> [AIM OF THE EXERCISE]: Would you return the listing that follows exactly, leaving its pictures behind?
STORED DATA Start Marker
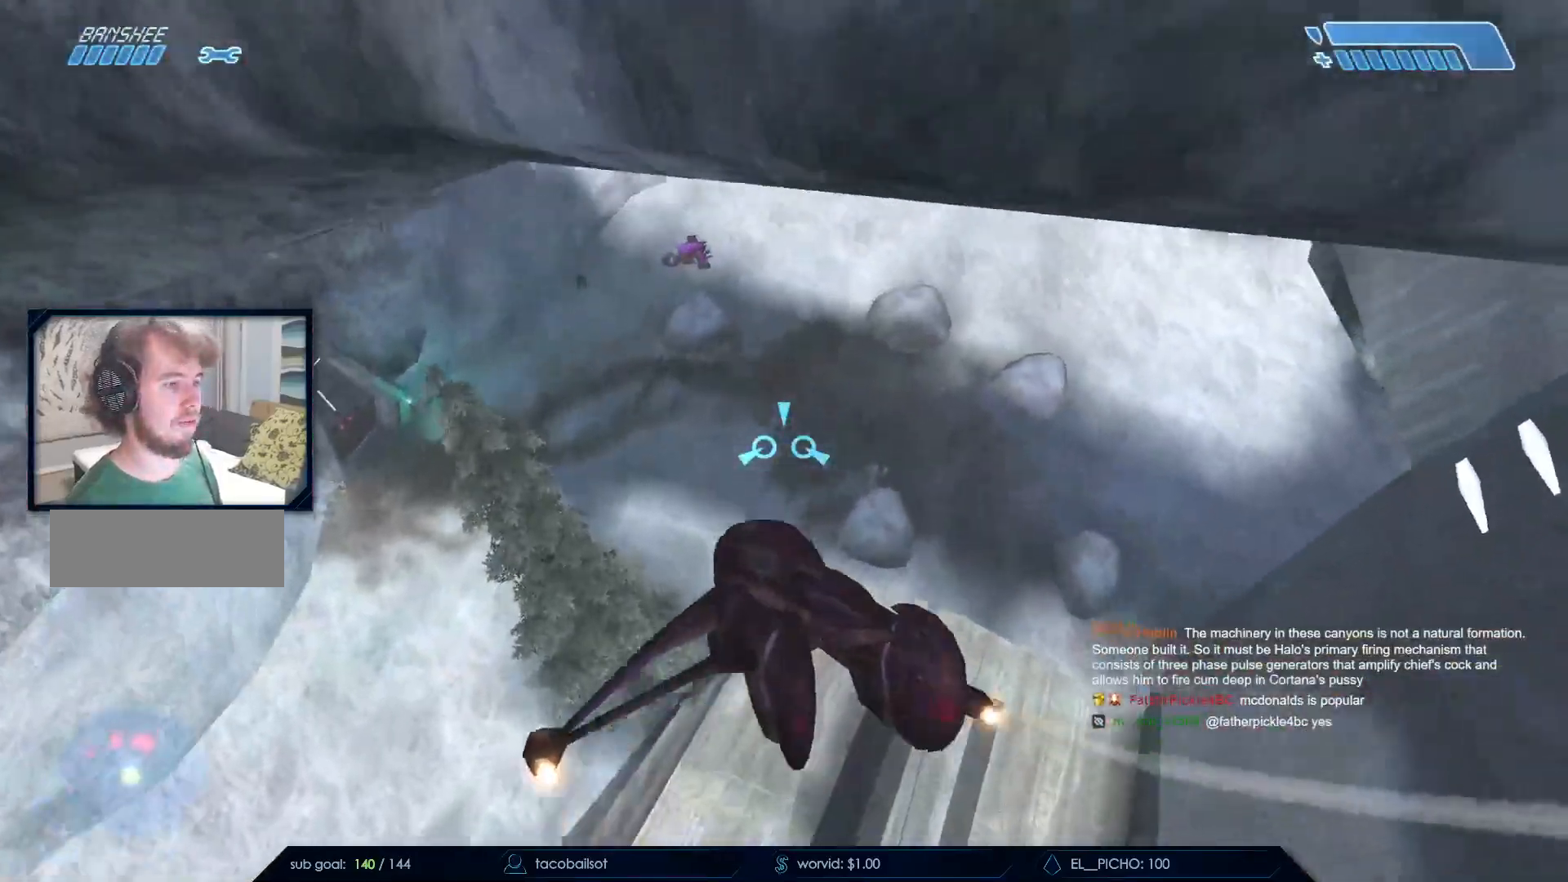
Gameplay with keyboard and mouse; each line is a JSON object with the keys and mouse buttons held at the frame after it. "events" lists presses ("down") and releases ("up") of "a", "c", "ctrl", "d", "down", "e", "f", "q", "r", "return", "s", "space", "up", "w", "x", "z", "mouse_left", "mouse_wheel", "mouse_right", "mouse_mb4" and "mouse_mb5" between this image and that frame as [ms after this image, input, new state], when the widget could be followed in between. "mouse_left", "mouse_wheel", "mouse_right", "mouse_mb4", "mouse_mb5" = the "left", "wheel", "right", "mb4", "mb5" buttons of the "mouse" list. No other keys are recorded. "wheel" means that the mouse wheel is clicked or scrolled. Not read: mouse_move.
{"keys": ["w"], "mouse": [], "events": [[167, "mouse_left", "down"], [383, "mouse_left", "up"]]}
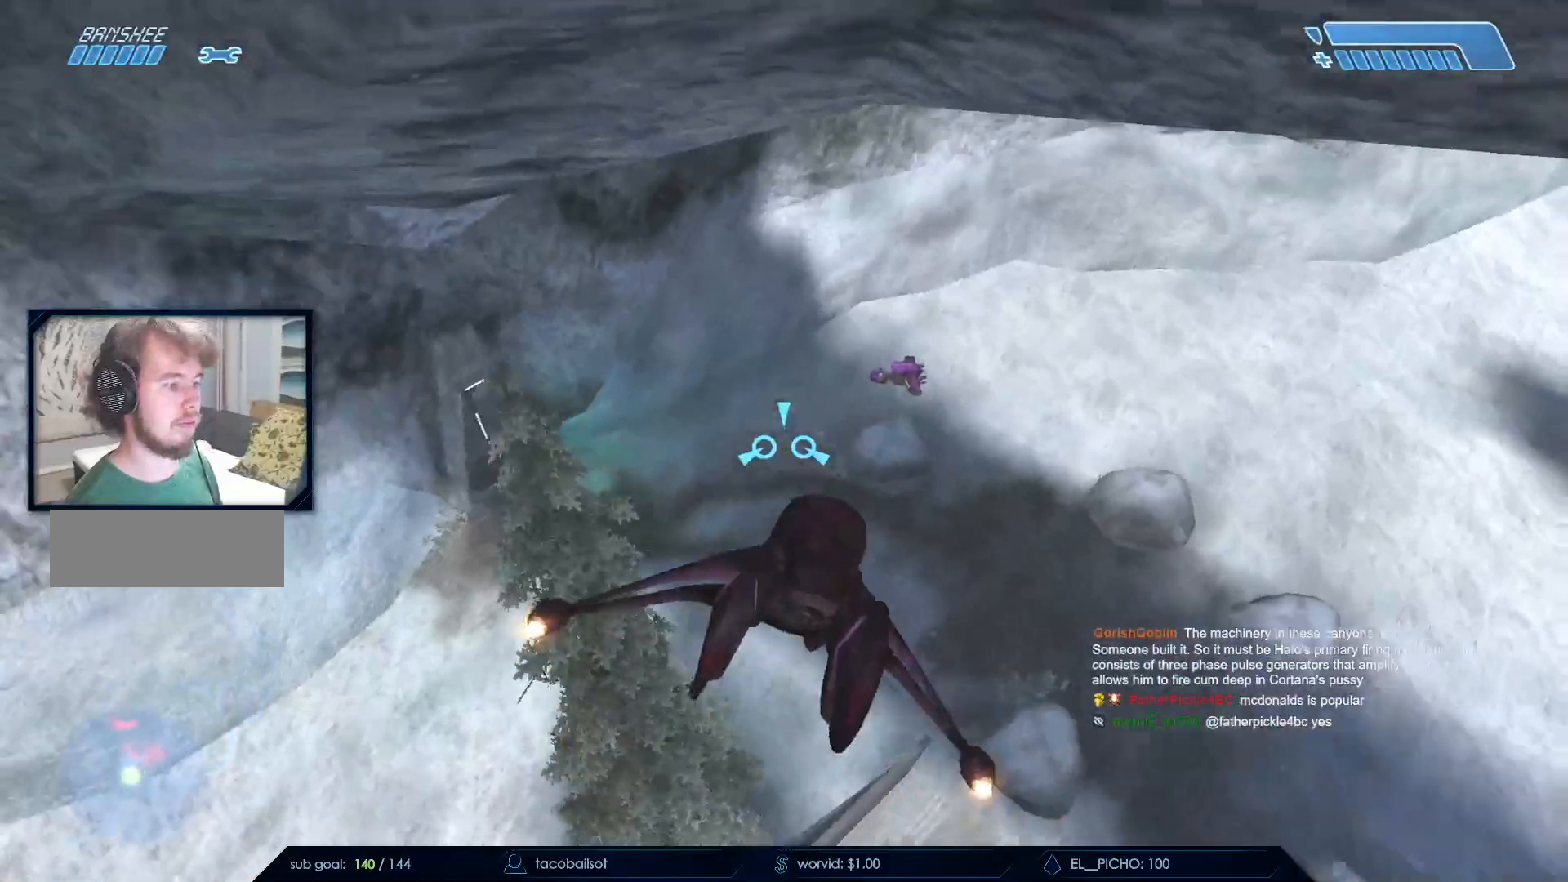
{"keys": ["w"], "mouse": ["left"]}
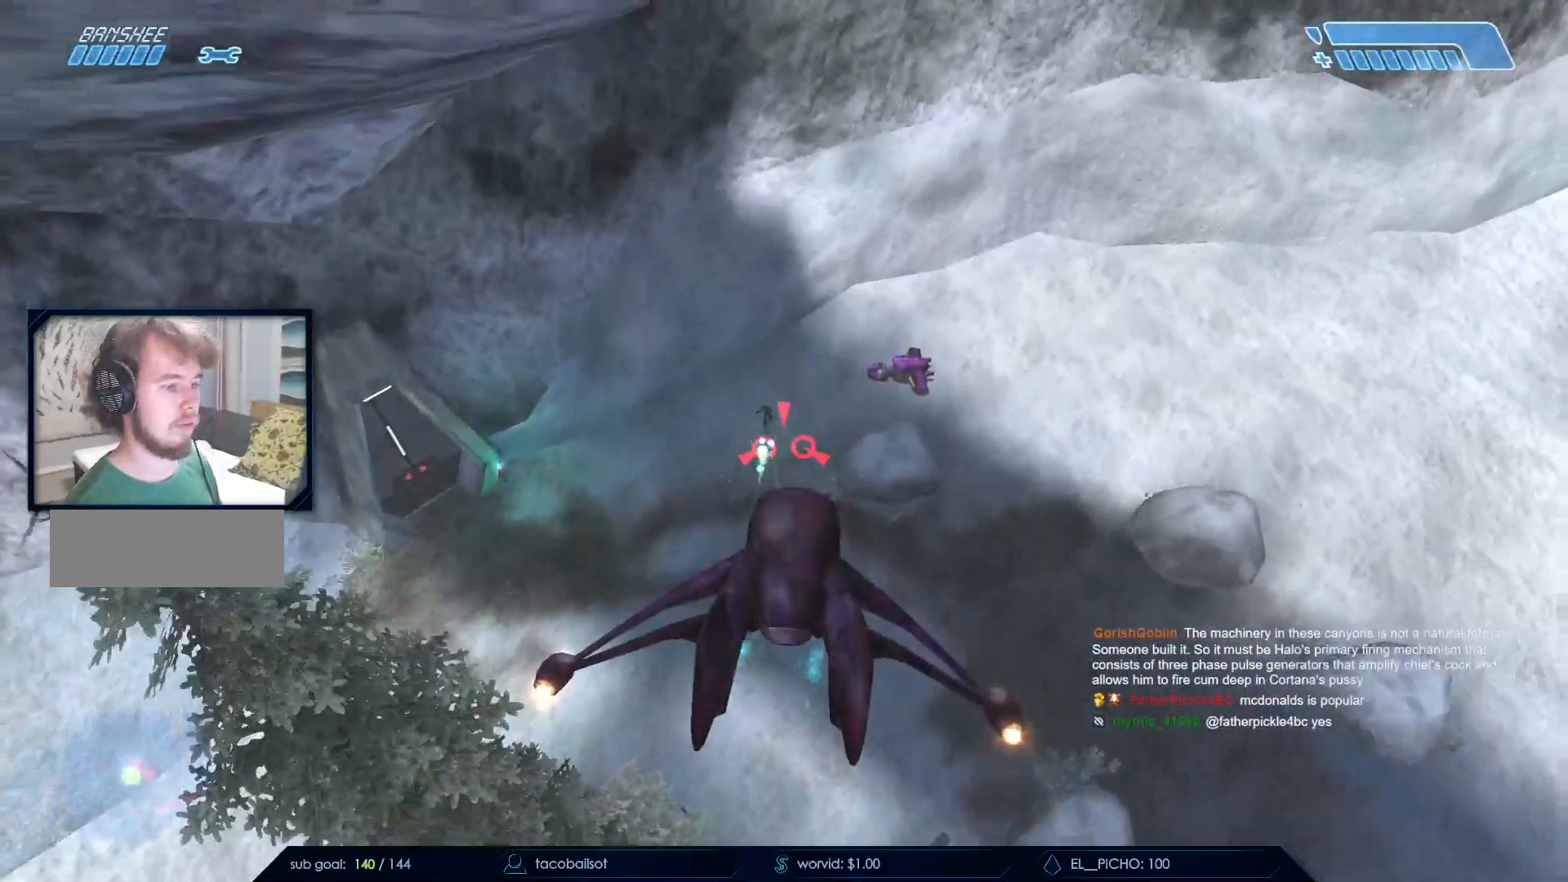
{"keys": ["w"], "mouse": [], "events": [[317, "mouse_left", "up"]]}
STORED DATA End Marker
> [SOLUTION TO THIS EXERCISE]:
Gameplay with keyboard and mouse; each line is a JSON object with the keys and mouse buttons held at the frame after it. "events" lists presses ("down") and releases ("up") of "a", "c", "ctrl", "d", "down", "e", "f", "q", "r", "return", "s", "space", "up", "w", "x", "z", "mouse_left", "mouse_wheel", "mouse_right", "mouse_mb4" and "mouse_mb5" between this image and that frame as [ms after this image, input, new state], when the widget could be followed in between. "mouse_left", "mouse_wheel", "mouse_right", "mouse_mb4", "mouse_mb5" = the "left", "wheel", "right", "mb4", "mb5" buttons of the "mouse" list. No other keys are recorded. "wheel" means that the mouse wheel is clicked or scrolled. Not read: mouse_move.
{"keys": ["w"], "mouse": [], "events": [[167, "mouse_left", "down"], [383, "mouse_left", "up"]]}
{"keys": ["w"], "mouse": ["left"]}
{"keys": ["w"], "mouse": [], "events": [[317, "mouse_left", "up"]]}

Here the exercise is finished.